**Data provided**
---

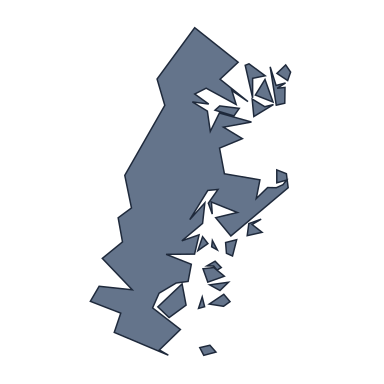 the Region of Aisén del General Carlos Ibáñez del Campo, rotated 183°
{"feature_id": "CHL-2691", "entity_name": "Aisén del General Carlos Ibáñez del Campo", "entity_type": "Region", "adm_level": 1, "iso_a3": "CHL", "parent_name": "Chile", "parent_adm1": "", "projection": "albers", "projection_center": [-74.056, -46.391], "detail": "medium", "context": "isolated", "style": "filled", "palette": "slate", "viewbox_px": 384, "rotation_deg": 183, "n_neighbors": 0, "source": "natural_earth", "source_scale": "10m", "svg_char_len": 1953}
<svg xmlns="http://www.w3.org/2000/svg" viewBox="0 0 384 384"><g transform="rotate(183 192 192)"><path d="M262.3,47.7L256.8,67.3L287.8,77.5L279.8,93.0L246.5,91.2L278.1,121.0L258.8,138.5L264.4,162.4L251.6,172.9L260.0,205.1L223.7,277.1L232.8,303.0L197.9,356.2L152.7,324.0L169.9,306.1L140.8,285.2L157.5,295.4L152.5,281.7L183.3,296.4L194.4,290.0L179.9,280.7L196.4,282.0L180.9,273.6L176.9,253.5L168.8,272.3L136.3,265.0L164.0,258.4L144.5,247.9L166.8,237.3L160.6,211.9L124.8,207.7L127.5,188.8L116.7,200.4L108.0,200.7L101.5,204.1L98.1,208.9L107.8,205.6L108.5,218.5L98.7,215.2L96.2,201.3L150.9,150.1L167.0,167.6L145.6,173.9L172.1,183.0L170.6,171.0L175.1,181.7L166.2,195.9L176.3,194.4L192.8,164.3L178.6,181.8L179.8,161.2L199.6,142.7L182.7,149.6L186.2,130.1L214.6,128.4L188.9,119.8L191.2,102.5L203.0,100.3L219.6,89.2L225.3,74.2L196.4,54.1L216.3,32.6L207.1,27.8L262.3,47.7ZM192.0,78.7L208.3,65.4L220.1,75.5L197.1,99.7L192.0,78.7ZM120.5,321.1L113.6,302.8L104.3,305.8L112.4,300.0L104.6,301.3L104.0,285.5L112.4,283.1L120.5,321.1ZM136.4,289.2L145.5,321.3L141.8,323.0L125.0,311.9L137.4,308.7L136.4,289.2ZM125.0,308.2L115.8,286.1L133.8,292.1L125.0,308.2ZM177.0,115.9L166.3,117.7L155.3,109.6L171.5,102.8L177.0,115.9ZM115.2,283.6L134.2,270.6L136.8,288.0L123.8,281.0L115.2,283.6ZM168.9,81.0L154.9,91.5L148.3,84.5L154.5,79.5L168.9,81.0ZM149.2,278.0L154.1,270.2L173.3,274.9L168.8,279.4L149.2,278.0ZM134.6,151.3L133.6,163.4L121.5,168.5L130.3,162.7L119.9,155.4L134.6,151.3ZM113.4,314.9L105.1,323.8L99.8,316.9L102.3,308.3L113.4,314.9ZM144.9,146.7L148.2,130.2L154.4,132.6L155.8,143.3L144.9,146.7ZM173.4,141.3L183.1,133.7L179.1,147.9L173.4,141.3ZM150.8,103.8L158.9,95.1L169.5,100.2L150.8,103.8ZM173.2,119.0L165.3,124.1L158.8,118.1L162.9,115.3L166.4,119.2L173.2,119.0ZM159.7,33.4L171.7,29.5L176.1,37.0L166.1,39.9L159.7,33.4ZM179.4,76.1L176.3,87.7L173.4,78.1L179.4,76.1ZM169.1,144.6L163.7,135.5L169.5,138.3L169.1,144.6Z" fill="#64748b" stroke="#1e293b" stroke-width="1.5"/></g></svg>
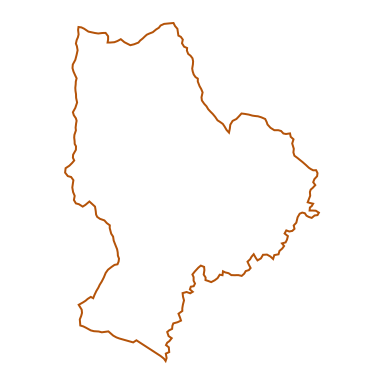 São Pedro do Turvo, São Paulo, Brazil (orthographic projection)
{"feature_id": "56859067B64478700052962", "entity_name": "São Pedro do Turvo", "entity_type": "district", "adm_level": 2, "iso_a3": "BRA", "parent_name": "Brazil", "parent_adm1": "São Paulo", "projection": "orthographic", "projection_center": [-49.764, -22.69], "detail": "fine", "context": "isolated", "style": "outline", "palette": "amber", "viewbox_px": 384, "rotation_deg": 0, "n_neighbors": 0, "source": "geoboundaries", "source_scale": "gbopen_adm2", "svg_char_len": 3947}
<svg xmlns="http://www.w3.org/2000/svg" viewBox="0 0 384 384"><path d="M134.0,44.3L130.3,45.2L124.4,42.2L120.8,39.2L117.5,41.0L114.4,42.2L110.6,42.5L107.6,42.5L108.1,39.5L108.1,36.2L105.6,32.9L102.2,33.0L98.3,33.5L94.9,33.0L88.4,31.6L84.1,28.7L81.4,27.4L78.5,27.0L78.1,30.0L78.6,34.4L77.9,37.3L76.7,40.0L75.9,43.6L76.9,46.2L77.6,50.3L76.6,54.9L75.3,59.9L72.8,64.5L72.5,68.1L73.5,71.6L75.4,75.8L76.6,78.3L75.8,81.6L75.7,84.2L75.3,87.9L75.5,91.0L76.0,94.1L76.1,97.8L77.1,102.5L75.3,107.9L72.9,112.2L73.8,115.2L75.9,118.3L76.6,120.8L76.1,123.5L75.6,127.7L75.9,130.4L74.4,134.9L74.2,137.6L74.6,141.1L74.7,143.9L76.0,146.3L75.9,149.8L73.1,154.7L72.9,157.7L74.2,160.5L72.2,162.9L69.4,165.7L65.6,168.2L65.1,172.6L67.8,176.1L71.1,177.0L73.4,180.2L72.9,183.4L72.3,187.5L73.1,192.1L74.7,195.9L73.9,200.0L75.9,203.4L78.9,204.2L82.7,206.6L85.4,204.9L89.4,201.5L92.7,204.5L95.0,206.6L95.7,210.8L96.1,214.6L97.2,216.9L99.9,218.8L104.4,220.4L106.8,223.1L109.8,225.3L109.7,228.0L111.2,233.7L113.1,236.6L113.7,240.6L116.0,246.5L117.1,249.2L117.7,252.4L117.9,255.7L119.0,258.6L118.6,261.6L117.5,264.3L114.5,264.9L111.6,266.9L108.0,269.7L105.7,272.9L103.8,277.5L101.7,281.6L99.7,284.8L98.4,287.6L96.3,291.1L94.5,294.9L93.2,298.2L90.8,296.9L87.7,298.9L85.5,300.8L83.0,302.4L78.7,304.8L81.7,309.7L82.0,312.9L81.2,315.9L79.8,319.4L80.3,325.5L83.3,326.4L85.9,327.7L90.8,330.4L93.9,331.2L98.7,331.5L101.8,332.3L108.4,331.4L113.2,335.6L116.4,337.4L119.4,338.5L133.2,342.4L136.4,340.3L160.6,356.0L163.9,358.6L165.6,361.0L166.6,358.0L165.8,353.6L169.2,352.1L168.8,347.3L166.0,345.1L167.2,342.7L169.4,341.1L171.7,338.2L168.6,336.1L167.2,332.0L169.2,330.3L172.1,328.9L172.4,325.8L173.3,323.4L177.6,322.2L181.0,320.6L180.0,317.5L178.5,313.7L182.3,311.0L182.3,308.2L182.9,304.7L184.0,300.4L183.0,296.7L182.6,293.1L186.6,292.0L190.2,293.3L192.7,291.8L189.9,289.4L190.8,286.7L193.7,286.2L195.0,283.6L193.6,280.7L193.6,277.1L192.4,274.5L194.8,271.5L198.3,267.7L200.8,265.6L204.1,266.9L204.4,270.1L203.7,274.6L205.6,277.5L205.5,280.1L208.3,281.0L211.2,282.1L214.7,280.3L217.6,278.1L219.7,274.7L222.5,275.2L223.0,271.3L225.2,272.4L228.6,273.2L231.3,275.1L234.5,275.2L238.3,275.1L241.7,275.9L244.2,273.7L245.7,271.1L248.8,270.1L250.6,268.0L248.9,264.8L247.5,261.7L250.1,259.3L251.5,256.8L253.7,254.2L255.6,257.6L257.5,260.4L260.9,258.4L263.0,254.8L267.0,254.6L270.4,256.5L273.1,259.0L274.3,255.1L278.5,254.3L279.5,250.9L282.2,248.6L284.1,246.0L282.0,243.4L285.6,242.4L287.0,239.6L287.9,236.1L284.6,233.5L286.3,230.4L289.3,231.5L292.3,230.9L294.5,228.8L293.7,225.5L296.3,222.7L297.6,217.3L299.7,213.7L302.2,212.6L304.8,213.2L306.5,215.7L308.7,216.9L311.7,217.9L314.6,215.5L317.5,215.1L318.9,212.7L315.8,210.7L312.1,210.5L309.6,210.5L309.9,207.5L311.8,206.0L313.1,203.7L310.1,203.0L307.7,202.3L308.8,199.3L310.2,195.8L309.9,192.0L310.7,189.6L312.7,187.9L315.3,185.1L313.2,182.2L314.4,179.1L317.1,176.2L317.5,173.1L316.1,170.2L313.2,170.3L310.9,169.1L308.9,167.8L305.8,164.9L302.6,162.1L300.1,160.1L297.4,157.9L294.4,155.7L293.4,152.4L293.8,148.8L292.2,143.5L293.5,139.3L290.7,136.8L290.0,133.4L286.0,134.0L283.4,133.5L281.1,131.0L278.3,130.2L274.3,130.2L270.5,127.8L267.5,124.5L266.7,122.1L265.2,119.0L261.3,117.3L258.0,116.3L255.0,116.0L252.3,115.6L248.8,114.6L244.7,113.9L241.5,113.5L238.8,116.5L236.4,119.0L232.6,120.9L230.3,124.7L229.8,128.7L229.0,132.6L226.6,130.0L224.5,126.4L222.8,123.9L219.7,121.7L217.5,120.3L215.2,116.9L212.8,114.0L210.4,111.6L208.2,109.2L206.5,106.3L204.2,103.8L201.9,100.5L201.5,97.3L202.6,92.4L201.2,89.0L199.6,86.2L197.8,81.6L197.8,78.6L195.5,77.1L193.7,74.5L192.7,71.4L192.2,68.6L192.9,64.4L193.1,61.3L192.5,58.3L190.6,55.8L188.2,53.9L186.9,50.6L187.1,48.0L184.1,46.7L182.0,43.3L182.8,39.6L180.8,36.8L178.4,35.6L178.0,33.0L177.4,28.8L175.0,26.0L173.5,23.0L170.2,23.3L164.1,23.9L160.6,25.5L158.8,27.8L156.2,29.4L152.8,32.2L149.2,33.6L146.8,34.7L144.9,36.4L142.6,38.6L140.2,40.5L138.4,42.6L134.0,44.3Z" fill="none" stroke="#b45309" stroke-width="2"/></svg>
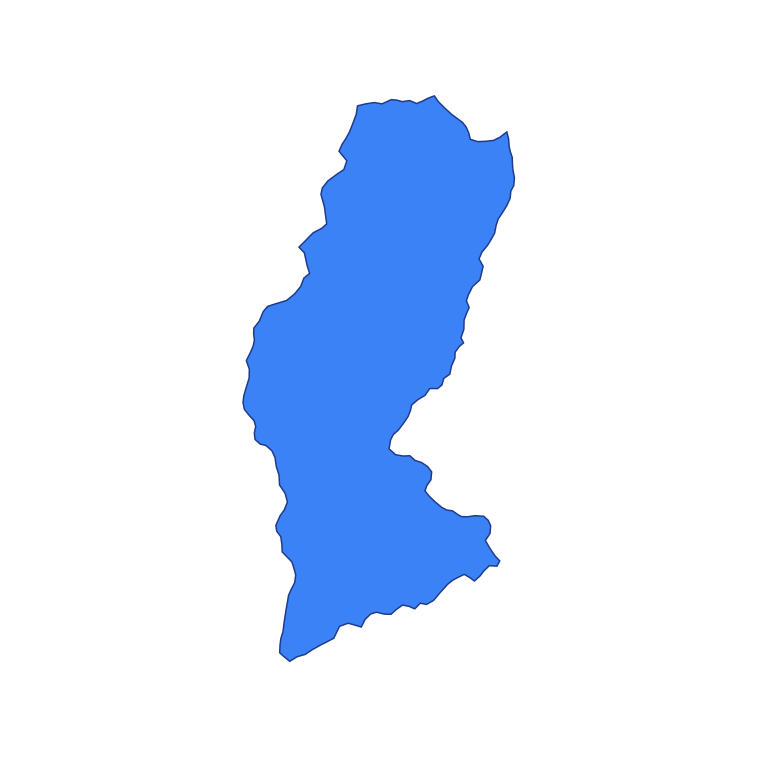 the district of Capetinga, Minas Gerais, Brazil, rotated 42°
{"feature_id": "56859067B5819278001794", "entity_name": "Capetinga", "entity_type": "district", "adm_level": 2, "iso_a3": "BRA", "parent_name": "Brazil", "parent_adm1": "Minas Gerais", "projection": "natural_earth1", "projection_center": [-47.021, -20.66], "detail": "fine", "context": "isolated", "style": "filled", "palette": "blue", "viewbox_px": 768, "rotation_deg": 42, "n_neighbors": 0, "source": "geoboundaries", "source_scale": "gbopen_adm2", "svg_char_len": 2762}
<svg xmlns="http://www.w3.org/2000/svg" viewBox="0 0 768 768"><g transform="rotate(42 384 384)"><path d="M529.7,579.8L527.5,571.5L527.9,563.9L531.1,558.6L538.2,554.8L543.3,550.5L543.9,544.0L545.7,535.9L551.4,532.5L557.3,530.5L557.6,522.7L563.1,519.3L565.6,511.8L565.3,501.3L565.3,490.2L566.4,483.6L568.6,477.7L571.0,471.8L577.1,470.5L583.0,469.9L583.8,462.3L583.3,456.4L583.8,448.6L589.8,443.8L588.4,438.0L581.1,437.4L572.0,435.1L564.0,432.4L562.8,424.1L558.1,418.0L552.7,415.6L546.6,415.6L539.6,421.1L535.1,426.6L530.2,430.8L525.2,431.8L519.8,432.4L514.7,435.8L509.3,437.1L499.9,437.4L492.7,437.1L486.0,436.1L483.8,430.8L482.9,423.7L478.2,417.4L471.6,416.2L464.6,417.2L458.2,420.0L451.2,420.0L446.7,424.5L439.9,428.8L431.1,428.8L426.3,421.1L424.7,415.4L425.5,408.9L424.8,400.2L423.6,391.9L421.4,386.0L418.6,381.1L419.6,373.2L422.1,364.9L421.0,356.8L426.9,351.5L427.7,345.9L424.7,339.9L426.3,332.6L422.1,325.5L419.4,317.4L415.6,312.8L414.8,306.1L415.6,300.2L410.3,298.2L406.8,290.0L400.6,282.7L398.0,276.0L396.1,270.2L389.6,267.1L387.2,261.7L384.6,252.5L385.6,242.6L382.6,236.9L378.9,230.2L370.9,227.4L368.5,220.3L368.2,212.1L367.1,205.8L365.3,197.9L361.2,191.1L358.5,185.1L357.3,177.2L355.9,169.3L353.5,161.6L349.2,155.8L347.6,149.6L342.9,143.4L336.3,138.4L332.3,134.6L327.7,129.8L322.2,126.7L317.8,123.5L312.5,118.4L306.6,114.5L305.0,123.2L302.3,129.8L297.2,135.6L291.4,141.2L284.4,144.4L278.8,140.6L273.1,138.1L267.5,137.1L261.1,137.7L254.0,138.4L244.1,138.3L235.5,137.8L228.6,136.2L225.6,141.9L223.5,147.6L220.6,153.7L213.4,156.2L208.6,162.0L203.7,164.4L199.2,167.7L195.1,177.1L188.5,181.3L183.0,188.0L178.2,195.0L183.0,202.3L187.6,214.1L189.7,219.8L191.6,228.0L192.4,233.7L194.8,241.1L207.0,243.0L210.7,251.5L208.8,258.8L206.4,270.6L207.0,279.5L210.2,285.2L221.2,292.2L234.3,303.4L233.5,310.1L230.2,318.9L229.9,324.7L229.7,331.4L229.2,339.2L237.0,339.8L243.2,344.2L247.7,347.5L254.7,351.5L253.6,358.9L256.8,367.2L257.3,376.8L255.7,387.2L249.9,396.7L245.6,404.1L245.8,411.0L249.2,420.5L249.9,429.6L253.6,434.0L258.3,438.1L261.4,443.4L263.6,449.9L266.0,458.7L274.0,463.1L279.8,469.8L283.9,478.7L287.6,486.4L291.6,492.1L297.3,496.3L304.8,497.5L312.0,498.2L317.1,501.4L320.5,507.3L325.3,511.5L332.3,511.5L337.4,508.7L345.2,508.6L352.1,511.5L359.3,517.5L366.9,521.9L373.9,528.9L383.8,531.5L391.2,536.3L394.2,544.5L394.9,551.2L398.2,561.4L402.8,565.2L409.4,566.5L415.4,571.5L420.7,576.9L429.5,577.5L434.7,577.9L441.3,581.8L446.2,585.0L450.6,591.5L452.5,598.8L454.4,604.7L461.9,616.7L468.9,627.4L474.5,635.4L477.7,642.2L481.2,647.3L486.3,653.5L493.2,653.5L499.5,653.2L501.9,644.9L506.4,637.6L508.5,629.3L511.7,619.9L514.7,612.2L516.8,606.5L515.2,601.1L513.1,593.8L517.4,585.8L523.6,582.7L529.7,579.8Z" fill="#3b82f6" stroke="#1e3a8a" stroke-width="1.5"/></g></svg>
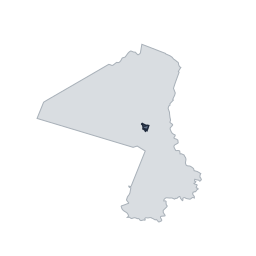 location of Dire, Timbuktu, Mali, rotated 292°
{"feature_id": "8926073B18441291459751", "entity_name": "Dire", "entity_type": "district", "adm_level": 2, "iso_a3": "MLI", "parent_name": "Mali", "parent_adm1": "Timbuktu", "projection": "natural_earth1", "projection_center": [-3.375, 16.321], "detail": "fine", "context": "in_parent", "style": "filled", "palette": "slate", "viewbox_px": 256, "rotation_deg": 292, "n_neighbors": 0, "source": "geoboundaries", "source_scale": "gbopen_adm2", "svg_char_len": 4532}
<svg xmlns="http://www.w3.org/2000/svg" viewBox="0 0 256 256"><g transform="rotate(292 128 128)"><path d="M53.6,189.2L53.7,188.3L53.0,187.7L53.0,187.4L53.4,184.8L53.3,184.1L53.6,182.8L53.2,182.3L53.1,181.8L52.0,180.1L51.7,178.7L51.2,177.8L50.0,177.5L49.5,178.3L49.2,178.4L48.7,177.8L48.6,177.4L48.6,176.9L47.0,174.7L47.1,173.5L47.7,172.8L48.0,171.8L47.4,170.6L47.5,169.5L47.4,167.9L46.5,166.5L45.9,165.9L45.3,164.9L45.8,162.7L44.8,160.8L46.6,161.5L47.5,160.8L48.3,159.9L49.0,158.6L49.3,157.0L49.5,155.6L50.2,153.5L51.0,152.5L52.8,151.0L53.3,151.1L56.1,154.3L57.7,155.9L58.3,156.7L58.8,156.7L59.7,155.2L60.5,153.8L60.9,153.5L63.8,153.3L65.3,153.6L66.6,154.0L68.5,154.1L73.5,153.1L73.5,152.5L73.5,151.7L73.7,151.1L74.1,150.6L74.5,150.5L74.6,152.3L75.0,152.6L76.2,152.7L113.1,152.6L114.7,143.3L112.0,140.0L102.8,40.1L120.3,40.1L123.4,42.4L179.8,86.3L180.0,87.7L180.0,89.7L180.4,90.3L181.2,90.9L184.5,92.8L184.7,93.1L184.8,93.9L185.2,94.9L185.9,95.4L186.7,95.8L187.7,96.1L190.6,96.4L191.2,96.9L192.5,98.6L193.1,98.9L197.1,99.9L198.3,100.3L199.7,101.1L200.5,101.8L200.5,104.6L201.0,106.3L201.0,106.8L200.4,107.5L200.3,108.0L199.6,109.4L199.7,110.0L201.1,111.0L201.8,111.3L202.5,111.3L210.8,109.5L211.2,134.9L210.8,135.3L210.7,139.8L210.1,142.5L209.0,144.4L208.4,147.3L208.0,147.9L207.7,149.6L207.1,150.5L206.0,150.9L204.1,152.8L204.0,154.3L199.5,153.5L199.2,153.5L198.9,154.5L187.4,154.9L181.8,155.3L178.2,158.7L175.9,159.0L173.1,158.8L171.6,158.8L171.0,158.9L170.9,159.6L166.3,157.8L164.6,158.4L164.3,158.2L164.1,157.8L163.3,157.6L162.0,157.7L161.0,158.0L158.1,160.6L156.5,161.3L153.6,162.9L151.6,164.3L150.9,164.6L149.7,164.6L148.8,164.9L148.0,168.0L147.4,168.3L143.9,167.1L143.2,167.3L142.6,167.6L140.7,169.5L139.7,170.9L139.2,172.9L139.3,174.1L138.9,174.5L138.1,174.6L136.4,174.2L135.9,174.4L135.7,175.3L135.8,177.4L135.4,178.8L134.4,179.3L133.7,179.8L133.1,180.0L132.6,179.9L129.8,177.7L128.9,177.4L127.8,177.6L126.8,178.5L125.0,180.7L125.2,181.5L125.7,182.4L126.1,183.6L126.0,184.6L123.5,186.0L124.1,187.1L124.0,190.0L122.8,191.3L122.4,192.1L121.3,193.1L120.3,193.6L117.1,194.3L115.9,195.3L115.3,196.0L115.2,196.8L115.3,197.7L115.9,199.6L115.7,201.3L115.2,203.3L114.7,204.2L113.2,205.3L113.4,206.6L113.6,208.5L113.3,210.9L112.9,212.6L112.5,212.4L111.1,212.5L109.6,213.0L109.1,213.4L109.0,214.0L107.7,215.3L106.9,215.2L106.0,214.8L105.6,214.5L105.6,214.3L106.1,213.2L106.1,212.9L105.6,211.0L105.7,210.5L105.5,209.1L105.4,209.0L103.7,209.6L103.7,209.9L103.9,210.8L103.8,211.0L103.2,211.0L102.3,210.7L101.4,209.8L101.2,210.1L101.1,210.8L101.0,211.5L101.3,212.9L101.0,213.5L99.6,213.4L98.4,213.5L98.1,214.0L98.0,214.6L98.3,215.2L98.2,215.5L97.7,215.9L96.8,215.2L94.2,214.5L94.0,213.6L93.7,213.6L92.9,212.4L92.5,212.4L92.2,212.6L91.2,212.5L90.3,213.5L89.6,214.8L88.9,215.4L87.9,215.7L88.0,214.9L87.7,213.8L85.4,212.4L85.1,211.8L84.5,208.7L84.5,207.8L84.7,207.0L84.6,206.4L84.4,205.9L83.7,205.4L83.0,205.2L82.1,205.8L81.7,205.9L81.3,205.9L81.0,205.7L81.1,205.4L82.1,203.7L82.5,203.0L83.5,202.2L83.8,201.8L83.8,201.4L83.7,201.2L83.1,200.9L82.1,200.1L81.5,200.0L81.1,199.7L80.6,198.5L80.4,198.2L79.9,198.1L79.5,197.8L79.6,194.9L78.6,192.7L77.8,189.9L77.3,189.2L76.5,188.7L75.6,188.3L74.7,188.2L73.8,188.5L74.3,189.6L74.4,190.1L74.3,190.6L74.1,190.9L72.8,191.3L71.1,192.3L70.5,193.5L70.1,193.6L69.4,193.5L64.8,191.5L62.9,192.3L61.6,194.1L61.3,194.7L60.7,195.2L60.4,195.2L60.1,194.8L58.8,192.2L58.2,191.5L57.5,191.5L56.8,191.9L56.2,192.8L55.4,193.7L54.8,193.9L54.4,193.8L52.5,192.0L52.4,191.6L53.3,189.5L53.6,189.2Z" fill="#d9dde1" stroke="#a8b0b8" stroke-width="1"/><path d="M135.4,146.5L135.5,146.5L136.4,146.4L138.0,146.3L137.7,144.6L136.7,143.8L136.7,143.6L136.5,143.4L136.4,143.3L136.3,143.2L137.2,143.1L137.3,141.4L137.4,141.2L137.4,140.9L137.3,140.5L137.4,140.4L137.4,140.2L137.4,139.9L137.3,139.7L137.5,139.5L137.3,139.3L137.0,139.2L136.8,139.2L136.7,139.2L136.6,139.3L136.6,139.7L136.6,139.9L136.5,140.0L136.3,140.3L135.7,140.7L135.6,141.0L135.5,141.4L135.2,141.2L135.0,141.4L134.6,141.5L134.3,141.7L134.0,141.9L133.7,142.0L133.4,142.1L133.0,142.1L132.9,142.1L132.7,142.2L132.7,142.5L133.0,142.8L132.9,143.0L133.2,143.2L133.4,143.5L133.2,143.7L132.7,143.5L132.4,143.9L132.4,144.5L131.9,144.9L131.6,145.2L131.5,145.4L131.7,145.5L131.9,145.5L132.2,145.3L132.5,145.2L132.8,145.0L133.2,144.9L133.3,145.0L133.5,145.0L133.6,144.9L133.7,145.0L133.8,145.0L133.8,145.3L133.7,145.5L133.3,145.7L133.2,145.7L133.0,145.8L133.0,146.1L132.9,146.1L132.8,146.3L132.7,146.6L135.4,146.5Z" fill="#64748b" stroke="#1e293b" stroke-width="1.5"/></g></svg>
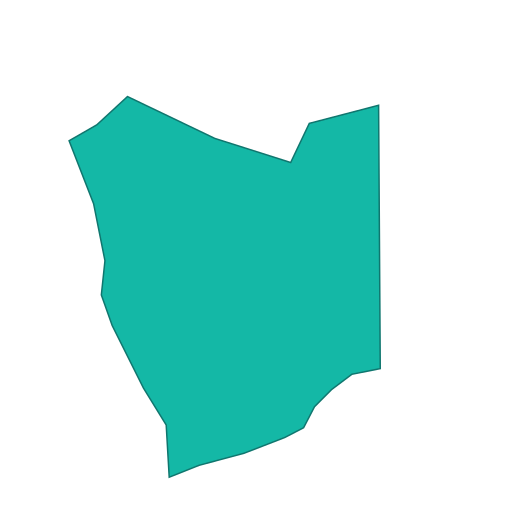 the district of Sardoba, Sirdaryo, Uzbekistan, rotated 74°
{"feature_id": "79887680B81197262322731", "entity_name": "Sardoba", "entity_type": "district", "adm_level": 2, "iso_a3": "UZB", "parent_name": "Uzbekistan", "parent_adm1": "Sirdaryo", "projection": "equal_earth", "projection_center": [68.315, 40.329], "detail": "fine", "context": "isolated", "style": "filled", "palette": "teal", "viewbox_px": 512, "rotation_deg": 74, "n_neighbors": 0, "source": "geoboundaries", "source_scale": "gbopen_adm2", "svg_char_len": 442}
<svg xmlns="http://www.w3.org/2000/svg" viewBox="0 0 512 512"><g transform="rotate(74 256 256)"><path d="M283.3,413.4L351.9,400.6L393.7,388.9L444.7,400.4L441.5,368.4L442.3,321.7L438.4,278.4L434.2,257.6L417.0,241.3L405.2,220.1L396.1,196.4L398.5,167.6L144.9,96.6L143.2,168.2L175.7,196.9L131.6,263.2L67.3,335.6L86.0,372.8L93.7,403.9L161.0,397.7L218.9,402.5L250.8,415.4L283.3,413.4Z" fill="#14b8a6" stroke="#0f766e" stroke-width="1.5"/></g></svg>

---

**Aim**
Pick out every line in the rows above that contains the string "slate", and copy each one as it appears.

**Worked solution**
{"feature_id": "CHL-2691", "entity_name": "Aisén del General Carlos Ibáñez del Campo", "entity_type": "Region", "adm_level": 1, "iso_a3": "CHL", "parent_name": "Chile", "parent_adm1": "", "projection": "albers", "projection_center": [-74.056, -46.391], "detail": "medium", "context": "isolated", "style": "filled", "palette": "slate", "viewbox_px": 384, "rotation_deg": 183, "n_neighbors": 0, "source": "natural_earth", "source_scale": "10m", "svg_char_len": 1953}
{"feature_id": "8926073B18441291459751", "entity_name": "Dire", "entity_type": "district", "adm_level": 2, "iso_a3": "MLI", "parent_name": "Mali", "parent_adm1": "Timbuktu", "projection": "natural_earth1", "projection_center": [-3.375, 16.321], "detail": "fine", "context": "in_parent", "style": "filled", "palette": "slate", "viewbox_px": 256, "rotation_deg": 292, "n_neighbors": 0, "source": "geoboundaries", "source_scale": "gbopen_adm2", "svg_char_len": 4532}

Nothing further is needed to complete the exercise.